Start of Data for this exercise

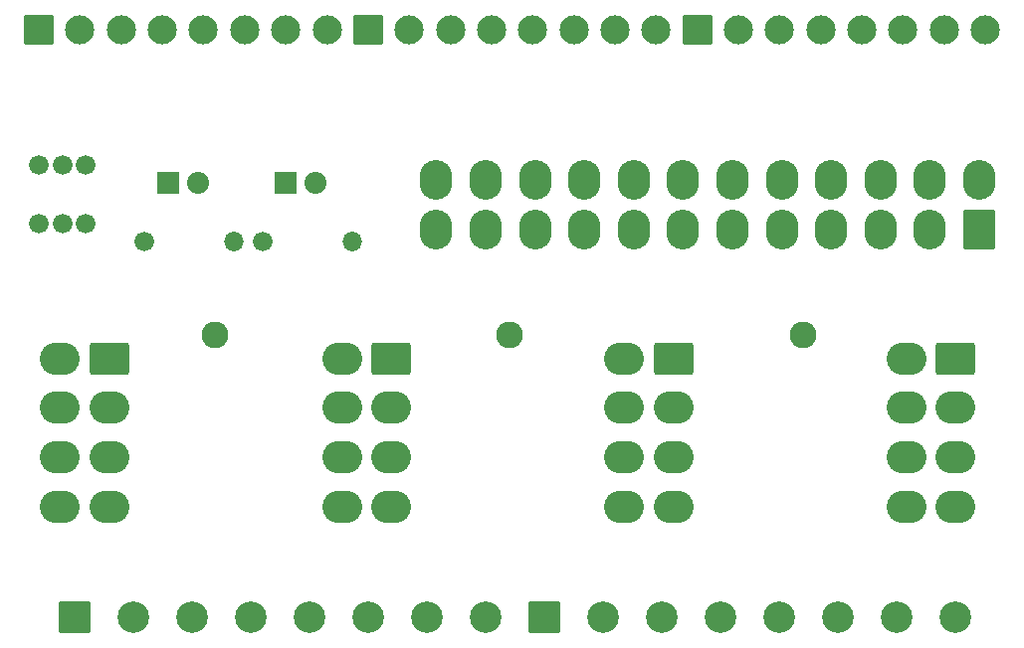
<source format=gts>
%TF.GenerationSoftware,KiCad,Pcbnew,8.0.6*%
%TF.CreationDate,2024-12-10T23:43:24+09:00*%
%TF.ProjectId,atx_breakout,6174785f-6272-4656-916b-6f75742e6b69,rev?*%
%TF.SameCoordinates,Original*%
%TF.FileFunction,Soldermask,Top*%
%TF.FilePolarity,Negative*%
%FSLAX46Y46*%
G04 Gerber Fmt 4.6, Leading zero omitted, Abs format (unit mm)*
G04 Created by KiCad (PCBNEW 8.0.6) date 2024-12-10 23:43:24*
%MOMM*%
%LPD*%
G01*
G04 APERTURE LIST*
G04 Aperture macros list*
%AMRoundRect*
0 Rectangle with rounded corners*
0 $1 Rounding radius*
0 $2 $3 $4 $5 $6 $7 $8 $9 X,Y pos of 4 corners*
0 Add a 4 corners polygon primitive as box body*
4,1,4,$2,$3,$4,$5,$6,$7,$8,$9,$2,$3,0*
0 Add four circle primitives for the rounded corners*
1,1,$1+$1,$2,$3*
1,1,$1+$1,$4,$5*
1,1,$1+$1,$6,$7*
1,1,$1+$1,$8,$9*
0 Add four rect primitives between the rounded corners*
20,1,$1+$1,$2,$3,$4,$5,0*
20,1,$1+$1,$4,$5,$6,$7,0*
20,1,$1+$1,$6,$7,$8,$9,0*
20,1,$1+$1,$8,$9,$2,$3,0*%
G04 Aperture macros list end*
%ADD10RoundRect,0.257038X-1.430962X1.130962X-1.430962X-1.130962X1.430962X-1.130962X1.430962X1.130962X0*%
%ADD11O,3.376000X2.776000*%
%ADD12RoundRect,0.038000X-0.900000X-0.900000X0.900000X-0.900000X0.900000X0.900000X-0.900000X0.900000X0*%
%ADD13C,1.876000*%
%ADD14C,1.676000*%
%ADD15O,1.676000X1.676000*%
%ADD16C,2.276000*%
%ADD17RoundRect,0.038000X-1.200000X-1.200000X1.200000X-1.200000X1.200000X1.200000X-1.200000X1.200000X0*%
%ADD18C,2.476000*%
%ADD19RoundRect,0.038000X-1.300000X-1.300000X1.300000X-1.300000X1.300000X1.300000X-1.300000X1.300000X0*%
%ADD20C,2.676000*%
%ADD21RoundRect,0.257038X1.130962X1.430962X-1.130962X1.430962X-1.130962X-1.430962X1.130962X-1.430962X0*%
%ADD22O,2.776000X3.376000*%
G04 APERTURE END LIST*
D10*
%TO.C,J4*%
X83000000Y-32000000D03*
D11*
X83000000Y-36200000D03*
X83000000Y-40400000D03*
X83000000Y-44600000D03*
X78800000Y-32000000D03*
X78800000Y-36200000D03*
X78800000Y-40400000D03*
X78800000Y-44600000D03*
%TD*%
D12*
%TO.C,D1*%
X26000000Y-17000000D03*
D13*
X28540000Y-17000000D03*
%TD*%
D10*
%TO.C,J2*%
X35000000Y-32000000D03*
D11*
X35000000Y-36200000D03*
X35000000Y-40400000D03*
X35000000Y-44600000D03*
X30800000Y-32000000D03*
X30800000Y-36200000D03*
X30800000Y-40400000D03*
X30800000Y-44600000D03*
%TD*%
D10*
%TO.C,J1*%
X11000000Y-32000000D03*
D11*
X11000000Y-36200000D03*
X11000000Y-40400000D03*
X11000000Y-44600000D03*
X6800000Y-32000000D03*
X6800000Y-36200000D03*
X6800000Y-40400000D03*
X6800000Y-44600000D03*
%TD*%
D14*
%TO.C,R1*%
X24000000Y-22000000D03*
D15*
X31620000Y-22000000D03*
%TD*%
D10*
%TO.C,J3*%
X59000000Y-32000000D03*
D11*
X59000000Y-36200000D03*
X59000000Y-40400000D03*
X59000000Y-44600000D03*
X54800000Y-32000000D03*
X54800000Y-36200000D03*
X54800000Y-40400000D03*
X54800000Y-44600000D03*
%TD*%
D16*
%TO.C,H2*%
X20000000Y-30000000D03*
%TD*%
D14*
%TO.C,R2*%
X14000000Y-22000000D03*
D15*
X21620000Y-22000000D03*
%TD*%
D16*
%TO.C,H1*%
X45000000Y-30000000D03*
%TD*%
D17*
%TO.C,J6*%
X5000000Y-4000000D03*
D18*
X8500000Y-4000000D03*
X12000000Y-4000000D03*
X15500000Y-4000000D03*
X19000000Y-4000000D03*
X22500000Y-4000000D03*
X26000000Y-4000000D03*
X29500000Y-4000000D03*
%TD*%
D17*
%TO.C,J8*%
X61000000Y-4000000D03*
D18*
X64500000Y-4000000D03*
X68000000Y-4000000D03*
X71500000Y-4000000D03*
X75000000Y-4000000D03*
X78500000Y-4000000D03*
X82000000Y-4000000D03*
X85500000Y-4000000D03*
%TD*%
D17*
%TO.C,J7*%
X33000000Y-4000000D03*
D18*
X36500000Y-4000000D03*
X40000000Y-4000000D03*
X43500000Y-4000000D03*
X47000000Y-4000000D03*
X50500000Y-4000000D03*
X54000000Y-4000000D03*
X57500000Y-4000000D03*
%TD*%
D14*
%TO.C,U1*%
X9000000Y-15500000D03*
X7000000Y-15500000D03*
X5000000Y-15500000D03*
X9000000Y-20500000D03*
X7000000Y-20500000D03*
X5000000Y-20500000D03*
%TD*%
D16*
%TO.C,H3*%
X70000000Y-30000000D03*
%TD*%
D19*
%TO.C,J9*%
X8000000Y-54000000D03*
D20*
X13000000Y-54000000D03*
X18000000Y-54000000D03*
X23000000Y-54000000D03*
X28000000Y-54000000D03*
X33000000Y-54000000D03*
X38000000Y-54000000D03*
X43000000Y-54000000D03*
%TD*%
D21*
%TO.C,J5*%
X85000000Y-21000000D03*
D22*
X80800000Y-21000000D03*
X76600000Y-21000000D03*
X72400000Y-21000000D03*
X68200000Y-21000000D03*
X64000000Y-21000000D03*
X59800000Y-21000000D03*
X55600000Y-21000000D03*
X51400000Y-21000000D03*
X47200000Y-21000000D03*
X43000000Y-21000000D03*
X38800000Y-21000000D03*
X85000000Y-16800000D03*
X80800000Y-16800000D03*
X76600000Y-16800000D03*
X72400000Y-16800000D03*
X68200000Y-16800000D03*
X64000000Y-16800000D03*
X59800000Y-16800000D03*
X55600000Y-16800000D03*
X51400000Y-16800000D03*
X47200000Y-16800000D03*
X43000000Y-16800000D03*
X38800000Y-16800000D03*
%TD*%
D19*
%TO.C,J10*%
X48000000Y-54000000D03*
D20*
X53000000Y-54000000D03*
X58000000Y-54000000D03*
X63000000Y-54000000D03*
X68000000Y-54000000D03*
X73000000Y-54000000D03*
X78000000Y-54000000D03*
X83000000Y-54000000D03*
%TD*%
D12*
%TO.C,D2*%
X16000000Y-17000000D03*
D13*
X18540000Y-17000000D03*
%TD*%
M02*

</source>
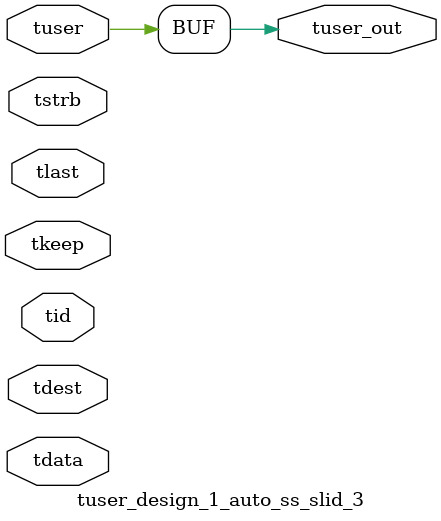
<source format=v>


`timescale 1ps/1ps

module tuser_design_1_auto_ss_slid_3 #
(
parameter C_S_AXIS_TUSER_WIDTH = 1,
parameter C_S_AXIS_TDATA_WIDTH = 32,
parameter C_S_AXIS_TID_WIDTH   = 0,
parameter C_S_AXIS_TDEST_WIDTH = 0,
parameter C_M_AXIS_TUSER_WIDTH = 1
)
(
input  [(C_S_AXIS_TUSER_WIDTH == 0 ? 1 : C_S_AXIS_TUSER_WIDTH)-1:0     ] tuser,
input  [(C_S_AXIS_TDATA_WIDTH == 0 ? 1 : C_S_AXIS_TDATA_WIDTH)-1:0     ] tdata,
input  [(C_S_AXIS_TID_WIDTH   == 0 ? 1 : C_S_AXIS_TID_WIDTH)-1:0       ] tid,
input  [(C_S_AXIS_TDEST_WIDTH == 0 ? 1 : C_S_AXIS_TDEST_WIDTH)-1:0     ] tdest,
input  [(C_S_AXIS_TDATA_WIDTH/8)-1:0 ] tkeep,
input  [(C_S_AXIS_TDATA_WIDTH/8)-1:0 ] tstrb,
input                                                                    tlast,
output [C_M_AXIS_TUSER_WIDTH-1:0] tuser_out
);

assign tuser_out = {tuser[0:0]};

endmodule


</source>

End of Data for this exercise
Start of Data for this exercise

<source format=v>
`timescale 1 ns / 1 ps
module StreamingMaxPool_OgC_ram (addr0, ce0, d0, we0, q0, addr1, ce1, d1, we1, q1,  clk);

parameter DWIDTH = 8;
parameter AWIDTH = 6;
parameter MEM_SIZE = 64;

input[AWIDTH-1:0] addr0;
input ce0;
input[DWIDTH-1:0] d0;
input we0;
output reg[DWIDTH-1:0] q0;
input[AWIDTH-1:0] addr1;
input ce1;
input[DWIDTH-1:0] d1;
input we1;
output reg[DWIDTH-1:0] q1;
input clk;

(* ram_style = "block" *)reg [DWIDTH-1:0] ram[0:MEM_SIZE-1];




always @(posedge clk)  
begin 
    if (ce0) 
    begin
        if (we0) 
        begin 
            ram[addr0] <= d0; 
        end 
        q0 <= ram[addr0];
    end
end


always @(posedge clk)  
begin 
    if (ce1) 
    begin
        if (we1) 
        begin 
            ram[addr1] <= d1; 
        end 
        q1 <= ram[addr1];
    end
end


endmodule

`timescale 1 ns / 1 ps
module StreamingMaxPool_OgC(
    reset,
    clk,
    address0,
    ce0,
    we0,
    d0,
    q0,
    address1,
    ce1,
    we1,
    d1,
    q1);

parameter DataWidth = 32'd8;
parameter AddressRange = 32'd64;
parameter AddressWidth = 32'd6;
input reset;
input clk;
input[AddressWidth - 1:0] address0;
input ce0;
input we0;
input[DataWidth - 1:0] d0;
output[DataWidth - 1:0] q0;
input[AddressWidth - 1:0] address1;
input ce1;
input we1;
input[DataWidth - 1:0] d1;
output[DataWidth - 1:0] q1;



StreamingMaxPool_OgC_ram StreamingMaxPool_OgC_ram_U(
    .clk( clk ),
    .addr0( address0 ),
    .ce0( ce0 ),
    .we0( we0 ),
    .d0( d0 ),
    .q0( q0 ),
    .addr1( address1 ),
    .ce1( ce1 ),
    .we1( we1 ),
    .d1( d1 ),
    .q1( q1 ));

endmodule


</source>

End of Data for this exercise

◆ What needs to be done ◆
In the entries, find every line holding "DWIDTH" and copy it.

◆ Response area ◆
parameter DWIDTH = 8;
input[DWIDTH-1:0] d0;
output reg[DWIDTH-1:0] q0;
input[DWIDTH-1:0] d1;
output reg[DWIDTH-1:0] q1;
(* ram_style = "block" *)reg [DWIDTH-1:0] ram[0:MEM_SIZE-1];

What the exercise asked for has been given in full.